#### Provided records ####

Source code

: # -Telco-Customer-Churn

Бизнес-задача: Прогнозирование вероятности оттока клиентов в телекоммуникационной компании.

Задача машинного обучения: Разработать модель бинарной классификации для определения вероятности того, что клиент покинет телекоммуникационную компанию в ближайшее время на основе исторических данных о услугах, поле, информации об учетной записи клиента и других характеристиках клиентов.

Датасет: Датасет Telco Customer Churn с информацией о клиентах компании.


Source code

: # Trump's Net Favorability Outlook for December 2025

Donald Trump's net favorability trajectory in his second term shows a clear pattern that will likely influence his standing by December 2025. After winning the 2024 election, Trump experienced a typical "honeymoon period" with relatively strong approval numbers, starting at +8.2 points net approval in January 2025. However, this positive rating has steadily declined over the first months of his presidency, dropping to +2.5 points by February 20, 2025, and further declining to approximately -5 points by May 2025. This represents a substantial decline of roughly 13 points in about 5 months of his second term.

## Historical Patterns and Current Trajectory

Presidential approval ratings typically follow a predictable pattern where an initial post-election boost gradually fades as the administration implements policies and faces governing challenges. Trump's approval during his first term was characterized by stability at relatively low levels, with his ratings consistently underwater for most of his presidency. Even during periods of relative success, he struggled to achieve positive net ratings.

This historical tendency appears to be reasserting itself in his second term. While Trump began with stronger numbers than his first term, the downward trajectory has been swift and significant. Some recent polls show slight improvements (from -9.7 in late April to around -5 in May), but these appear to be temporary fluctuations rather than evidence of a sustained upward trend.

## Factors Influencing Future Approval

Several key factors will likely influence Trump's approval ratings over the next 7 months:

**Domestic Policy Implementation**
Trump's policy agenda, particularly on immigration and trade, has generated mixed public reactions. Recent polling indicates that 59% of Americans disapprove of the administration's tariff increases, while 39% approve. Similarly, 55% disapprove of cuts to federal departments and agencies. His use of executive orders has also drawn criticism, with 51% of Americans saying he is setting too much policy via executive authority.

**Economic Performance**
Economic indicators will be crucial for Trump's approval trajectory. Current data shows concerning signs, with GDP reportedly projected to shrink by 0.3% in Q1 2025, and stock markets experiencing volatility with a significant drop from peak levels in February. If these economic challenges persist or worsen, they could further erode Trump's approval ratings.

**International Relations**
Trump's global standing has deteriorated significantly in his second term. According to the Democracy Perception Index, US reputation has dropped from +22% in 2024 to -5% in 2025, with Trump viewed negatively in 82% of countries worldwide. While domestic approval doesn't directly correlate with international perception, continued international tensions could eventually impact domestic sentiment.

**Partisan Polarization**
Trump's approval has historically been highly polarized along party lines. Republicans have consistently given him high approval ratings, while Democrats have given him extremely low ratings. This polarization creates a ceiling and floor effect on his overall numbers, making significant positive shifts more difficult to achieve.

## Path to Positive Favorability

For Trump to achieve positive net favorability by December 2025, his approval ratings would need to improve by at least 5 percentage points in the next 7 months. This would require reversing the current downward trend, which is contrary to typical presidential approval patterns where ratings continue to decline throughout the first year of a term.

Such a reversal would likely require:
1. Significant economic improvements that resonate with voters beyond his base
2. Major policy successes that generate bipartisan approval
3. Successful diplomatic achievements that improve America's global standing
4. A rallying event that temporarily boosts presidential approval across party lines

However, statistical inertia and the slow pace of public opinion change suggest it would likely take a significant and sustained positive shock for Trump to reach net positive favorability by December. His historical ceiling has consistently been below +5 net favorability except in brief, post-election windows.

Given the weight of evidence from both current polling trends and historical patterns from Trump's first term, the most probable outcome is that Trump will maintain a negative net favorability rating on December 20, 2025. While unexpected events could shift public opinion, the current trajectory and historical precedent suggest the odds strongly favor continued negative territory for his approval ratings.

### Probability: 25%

####

Task statement: Transcribe the records in full, keeping every character as it is.

Solution to this problem:
Source code

: # -Telco-Customer-Churn

Бизнес-задача: Прогнозирование вероятности оттока клиентов в телекоммуникационной компании.

Задача машинного обучения: Разработать модель бинарной классификации для определения вероятности того, что клиент покинет телекоммуникационную компанию в ближайшее время на основе исторических данных о услугах, поле, информации об учетной записи клиента и других характеристиках клиентов.

Датасет: Датасет Telco Customer Churn с информацией о клиентах компании.


Source code

: # Trump's Net Favorability Outlook for December 2025

Donald Trump's net favorability trajectory in his second term shows a clear pattern that will likely influence his standing by December 2025. After winning the 2024 election, Trump experienced a typical "honeymoon period" with relatively strong approval numbers, starting at +8.2 points net approval in January 2025. However, this positive rating has steadily declined over the first months of his presidency, dropping to +2.5 points by February 20, 2025, and further declining to approximately -5 points by May 2025. This represents a substantial decline of roughly 13 points in about 5 months of his second term.

## Historical Patterns and Current Trajectory

Presidential approval ratings typically follow a predictable pattern where an initial post-election boost gradually fades as the administration implements policies and faces governing challenges. Trump's approval during his first term was characterized by stability at relatively low levels, with his ratings consistently underwater for most of his presidency. Even during periods of relative success, he struggled to achieve positive net ratings.

This historical tendency appears to be reasserting itself in his second term. While Trump began with stronger numbers than his first term, the downward trajectory has been swift and significant. Some recent polls show slight improvements (from -9.7 in late April to around -5 in May), but these appear to be temporary fluctuations rather than evidence of a sustained upward trend.

## Factors Influencing Future Approval

Several key factors will likely influence Trump's approval ratings over the next 7 months:

**Domestic Policy Implementation**
Trump's policy agenda, particularly on immigration and trade, has generated mixed public reactions. Recent polling indicates that 59% of Americans disapprove of the administration's tariff increases, while 39% approve. Similarly, 55% disapprove of cuts to federal departments and agencies. His use of executive orders has also drawn criticism, with 51% of Americans saying he is setting too much policy via executive authority.

**Economic Performance**
Economic indicators will be crucial for Trump's approval trajectory. Current data shows concerning signs, with GDP reportedly projected to shrink by 0.3% in Q1 2025, and stock markets experiencing volatility with a significant drop from peak levels in February. If these economic challenges persist or worsen, they could further erode Trump's approval ratings.

**International Relations**
Trump's global standing has deteriorated significantly in his second term. According to the Democracy Perception Index, US reputation has dropped from +22% in 2024 to -5% in 2025, with Trump viewed negatively in 82% of countries worldwide. While domestic approval doesn't directly correlate with international perception, continued international tensions could eventually impact domestic sentiment.

**Partisan Polarization**
Trump's approval has historically been highly polarized along party lines. Republicans have consistently given him high approval ratings, while Democrats have given him extremely low ratings. This polarization creates a ceiling and floor effect on his overall numbers, making significant positive shifts more difficult to achieve.

## Path to Positive Favorability

For Trump to achieve positive net favorability by December 2025, his approval ratings would need to improve by at least 5 percentage points in the next 7 months. This would require reversing the current downward trend, which is contrary to typical presidential approval patterns where ratings continue to decline throughout the first year of a term.

Such a reversal would likely require:
1. Significant economic improvements that resonate with voters beyond his base
2. Major policy successes that generate bipartisan approval
3. Successful diplomatic achievements that improve America's global standing
4. A rallying event that temporarily boosts presidential approval across party lines

However, statistical inertia and the slow pace of public opinion change suggest it would likely take a significant and sustained positive shock for Trump to reach net positive favorability by December. His historical ceiling has consistently been below +5 net favorability except in brief, post-election windows.

Given the weight of evidence from both current polling trends and historical patterns from Trump's first term, the most probable outcome is that Trump will maintain a negative net favorability rating on December 20, 2025. While unexpected events could shift public opinion, the current trajectory and historical precedent suggest the odds strongly favor continued negative territory for his approval ratings.

### Probability: 25%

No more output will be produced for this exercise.